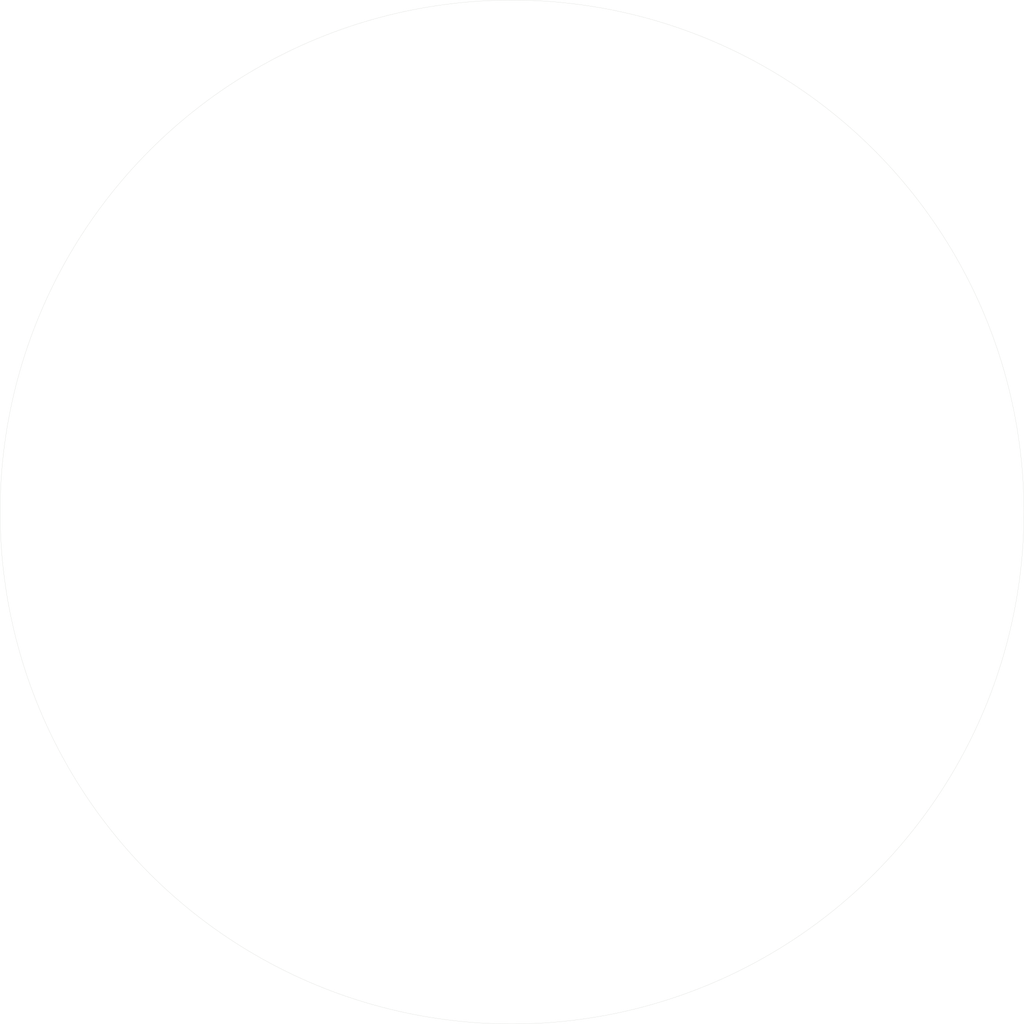
<source format=kicad_pcb>
(kicad_pcb
	(version 20240108)
	(generator "pcbnew")
	(generator_version "8.0")
	(general
		(thickness 1.6)
		(legacy_teardrops no)
	)
	(paper "User" 600 600)
	(layers
		(0 "F.Cu" signal)
		(31 "B.Cu" signal)
		(32 "B.Adhes" user "B.Adhesive")
		(33 "F.Adhes" user "F.Adhesive")
		(34 "B.Paste" user)
		(35 "F.Paste" user)
		(36 "B.SilkS" user "B.Silkscreen")
		(37 "F.SilkS" user "F.Silkscreen")
		(38 "B.Mask" user)
		(39 "F.Mask" user)
		(40 "Dwgs.User" user "User.Drawings")
		(41 "Cmts.User" user "User.Comments")
		(42 "Eco1.User" user "User.Eco1")
		(43 "Eco2.User" user "User.Eco2")
		(44 "Edge.Cuts" user)
		(45 "Margin" user)
		(46 "B.CrtYd" user "B.Courtyard")
		(47 "F.CrtYd" user "F.Courtyard")
		(48 "B.Fab" user)
		(49 "F.Fab" user)
		(50 "User.1" user)
		(51 "User.2" user)
		(52 "User.3" user)
		(53 "User.4" user)
		(54 "User.5" user)
		(55 "User.6" user)
		(56 "User.7" user)
		(57 "User.8" user)
		(58 "User.9" user)
	)
	(setup
		(pad_to_mask_clearance 0)
		(allow_soldermask_bridges_in_footprints no)
		(pcbplotparams
			(layerselection 0x00010fc_ffffffff)
			(plot_on_all_layers_selection 0x0000000_00000000)
			(disableapertmacros no)
			(usegerberextensions no)
			(usegerberattributes yes)
			(usegerberadvancedattributes yes)
			(creategerberjobfile yes)
			(dashed_line_dash_ratio 12.000000)
			(dashed_line_gap_ratio 3.000000)
			(svgprecision 4)
			(plotframeref no)
			(viasonmask no)
			(mode 1)
			(useauxorigin no)
			(hpglpennumber 1)
			(hpglpenspeed 20)
			(hpglpendiameter 15.000000)
			(pdf_front_fp_property_popups yes)
			(pdf_back_fp_property_popups yes)
			(dxfpolygonmode yes)
			(dxfimperialunits yes)
			(dxfusepcbnewfont yes)
			(psnegative no)
			(psa4output no)
			(plotreference yes)
			(plotvalue yes)
			(plotfptext yes)
			(plotinvisibletext no)
			(sketchpadsonfab no)
			(subtractmaskfromsilk no)
			(outputformat 1)
			(mirror no)
			(drillshape 1)
			(scaleselection 1)
			(outputdirectory "")
		)
	)
	(net 0 "")
	(gr_circle
		(center 300 300)
		(end 550 300)
		(stroke
			(width 0.1)
			(type default)
		)
		(fill none)
		(layer "Edge.Cuts")
		(uuid "20e65e0a-27c2-4539-8f69-a626ae19c4f9")
	)
)

</source>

========================

From the line containing "(pdf_back_fp_property_popups yes)" down to the final line of the data, write out every line exactly; both the first and last of these belong in your answer, and nothing else does.

WRITTEN SOLUTION:
			(pdf_back_fp_property_popups yes)
			(dxfpolygonmode yes)
			(dxfimperialunits yes)
			(dxfusepcbnewfont yes)
			(psnegative no)
			(psa4output no)
			(plotreference yes)
			(plotvalue yes)
			(plotfptext yes)
			(plotinvisibletext no)
			(sketchpadsonfab no)
			(subtractmaskfromsilk no)
			(outputformat 1)
			(mirror no)
			(drillshape 1)
			(scaleselection 1)
			(outputdirectory "")
		)
	)
	(net 0 "")
	(gr_circle
		(center 300 300)
		(end 550 300)
		(stroke
			(width 0.1)
			(type default)
		)
		(fill none)
		(layer "Edge.Cuts")
		(uuid "20e65e0a-27c2-4539-8f69-a626ae19c4f9")
	)
)

</source>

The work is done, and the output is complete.